Brief.
In the entries below, count each line where "basis" appears. Give the total and nothing more.

[Saved entries]
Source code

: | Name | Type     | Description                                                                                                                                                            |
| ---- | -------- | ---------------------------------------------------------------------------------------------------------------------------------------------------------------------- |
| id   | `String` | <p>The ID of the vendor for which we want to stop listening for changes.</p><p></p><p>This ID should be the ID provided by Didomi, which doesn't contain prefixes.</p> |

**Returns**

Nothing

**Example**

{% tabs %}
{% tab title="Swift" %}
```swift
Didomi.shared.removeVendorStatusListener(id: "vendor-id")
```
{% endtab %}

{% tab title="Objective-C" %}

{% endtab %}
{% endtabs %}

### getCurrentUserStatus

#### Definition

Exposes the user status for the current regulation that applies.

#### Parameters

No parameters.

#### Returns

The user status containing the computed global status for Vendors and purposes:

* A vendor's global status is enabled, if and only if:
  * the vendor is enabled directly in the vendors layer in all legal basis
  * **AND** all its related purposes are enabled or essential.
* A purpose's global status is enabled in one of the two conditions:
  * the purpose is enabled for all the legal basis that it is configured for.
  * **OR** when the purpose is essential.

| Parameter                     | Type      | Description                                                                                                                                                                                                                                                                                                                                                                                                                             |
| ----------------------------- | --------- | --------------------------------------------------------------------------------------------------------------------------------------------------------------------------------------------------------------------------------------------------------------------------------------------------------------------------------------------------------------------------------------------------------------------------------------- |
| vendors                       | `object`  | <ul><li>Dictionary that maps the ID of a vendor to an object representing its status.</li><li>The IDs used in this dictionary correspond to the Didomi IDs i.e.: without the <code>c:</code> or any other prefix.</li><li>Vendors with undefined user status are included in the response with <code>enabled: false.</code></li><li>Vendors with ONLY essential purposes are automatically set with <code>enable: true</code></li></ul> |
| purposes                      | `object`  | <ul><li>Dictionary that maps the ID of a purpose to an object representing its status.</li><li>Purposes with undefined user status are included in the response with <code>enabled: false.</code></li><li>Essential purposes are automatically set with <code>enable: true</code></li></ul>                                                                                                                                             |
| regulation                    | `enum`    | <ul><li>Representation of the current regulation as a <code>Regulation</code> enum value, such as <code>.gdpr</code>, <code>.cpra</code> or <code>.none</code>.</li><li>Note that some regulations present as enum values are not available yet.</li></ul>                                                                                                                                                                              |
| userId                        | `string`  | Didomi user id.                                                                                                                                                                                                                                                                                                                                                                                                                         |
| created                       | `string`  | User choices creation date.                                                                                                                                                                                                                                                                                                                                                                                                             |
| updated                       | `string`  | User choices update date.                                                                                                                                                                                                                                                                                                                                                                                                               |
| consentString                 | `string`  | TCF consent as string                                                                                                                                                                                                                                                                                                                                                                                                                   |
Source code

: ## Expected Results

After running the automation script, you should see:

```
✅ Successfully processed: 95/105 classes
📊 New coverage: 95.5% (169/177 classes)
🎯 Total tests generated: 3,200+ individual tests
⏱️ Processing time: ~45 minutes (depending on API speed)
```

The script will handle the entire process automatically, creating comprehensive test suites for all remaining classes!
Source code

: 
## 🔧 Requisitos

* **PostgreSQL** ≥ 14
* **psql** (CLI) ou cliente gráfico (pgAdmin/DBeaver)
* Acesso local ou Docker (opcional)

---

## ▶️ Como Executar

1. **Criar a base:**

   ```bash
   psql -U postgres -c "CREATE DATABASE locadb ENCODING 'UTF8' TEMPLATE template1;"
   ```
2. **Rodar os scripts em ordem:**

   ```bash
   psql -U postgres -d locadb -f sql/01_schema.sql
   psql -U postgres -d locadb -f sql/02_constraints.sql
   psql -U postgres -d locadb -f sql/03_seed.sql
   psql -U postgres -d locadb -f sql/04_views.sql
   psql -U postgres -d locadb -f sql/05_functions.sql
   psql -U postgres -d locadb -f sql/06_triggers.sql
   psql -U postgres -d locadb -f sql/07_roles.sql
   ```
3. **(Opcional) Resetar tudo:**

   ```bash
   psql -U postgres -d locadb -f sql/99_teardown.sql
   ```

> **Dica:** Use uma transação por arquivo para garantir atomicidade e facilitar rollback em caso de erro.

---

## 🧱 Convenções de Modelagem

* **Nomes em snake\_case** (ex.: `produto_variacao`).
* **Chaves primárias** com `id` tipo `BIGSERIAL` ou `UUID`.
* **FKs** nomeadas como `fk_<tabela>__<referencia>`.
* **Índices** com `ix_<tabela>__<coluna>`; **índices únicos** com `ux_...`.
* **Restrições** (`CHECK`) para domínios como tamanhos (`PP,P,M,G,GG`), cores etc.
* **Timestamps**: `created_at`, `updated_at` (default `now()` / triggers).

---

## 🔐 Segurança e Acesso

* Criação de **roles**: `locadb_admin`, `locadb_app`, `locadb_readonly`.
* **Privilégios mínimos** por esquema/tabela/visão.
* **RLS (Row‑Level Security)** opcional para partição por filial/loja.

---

Task answer.
2